Валерий Гаркалин — «Личное дело», часть вторая

Случилось так, что именно тогда мы встретились с Михаилом Зонненштралем, моим хорошим другом. К сожалению, этот великолепный актер уже ушел из жизни. Тогда мы поставили Мрожека вдвоем и показали свою работу художественному совету театра Сатиры, которым тогда руководил Валентин Николаевич Плучек. Тогда я сразу же был принят в труппу в качестве актера и защитил свой режиссерский диплом. В этом же году я получил свое первое приглашение на роль в кино. Вот такой удачный выдался год. А я ведь просто перешел с одной стороны Садового кольца на другую.

РУЖЕЙНИКОВ: Вы все так прекрасно помните!

ГАРКАЛИН: Надо же мне как — то биографию запечатлеть. Вот и стараюсь, как могу.

РУЖЕЙНИКОВ: Вы знаете, автобиографических и кинематографических фактов о Вас в Интернете очень много. Я посмотрел, что в последние 10 лет у Вас было много кино ролей. И получили Вы их в достаточно зрелом возрасте. Начиная с 46 лет, Вас снимают очень интенсивно.

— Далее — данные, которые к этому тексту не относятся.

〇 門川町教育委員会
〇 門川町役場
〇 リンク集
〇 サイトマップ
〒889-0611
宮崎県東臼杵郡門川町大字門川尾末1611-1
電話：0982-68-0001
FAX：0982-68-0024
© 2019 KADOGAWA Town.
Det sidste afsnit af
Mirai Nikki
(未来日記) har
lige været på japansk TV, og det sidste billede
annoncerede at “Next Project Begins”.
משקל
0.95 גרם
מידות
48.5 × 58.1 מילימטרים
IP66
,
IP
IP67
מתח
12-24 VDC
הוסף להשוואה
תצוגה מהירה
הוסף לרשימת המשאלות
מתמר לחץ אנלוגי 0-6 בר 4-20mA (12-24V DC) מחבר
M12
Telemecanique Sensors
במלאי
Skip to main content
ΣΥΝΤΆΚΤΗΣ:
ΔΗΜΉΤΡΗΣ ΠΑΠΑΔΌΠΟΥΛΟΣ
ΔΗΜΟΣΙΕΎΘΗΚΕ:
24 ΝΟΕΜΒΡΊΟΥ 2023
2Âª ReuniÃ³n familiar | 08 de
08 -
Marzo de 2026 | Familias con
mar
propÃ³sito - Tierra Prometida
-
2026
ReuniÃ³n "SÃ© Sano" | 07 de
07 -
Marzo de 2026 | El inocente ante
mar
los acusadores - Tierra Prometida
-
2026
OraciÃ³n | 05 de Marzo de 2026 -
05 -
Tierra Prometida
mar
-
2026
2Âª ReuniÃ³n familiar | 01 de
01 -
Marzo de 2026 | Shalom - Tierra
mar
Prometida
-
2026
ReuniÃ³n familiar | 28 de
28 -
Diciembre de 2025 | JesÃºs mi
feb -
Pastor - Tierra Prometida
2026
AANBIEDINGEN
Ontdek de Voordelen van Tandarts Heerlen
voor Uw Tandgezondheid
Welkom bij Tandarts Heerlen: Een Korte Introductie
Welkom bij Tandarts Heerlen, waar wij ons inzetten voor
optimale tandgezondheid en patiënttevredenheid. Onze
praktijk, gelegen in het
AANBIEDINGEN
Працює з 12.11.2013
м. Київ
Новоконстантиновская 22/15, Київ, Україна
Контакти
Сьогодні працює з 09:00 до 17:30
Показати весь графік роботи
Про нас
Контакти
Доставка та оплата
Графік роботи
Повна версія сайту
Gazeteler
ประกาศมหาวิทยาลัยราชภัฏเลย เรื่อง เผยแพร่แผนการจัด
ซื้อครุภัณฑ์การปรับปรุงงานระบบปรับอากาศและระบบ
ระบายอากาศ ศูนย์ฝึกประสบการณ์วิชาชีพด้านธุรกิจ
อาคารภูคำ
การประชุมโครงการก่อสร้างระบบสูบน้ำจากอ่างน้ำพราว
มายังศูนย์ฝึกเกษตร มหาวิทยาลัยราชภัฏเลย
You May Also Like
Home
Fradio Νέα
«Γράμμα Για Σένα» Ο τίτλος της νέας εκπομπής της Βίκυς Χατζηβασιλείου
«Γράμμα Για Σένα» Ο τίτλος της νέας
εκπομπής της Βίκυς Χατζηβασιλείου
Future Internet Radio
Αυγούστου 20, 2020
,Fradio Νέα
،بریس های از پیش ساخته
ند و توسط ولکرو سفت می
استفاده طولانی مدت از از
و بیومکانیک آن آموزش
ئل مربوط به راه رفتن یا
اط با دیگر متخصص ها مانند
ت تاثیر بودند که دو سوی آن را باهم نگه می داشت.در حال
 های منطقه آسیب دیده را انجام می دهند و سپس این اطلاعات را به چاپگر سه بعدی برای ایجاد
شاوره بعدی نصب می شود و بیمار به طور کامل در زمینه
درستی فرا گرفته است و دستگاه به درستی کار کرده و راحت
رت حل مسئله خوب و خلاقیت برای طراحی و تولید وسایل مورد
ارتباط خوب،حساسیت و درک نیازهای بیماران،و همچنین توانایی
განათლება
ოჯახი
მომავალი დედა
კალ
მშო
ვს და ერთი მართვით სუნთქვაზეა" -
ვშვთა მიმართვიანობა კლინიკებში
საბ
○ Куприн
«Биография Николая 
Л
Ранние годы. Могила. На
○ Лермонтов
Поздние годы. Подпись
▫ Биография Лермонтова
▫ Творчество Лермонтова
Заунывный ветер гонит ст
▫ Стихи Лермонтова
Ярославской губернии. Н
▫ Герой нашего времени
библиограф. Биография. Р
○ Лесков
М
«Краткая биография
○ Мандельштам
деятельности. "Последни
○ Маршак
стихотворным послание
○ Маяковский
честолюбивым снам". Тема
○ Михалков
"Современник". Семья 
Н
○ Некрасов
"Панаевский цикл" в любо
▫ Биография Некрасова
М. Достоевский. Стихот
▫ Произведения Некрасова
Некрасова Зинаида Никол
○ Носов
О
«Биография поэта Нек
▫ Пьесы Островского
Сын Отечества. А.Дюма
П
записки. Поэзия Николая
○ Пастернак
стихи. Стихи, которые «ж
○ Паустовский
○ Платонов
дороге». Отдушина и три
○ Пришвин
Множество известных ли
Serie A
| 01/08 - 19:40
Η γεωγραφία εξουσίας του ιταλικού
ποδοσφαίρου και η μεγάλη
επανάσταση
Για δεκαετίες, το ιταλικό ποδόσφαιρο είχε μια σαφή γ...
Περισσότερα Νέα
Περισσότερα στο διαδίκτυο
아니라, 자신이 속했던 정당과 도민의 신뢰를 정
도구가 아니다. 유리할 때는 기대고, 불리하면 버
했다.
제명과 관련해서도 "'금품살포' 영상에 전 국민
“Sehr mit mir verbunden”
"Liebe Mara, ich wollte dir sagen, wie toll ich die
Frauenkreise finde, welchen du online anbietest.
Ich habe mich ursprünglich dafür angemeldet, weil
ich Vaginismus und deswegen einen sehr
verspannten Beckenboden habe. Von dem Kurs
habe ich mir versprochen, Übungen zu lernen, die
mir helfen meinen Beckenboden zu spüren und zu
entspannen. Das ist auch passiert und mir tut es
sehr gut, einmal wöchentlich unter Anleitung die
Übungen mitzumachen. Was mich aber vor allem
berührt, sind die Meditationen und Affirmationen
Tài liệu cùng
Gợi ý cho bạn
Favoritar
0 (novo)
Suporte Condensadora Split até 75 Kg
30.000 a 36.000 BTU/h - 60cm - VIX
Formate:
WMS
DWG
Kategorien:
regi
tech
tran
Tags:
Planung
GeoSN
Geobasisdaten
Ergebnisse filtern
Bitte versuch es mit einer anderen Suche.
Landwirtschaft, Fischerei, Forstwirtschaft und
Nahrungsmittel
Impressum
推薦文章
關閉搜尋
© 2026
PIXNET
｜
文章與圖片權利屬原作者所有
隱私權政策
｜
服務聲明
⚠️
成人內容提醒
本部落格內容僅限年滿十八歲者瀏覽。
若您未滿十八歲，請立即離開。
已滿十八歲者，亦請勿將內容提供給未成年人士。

ГАРКАЛИН: Да, все так и есть.

РУЖЕЙНИКОВ: А Вашей работе в театре это не мешает? Мне кажется, что это несовместимо совершенно.

ГАРКАЛИН: Есть такое, действительно. Кино мешает театру, а театр мешает съемкам в кино. К тому же такой жесткий график на здоровье сказывается не самым лучшим образом. Для меня все закончилось инфарктом. Кстати, мое первое заявление было связано именно с этим. Нужно уметь разделять жизнь и работу, тогда возможно, все не будет заканчиваться так печально и преждевременно. В том же что касается кинематографа и театра, то они всегда шли рука об руку.

САРАЛИДЗЕ: Мне попалась еще одна Ваша любопытная фраза, она философская, и мне очень бы хотелось понять, что Вы хотели этим сказать? «Артиста зритель любит и знает. А знает ли актер себя? Я в этом сомневаюсь». Что Вы имели в виду, говоря это?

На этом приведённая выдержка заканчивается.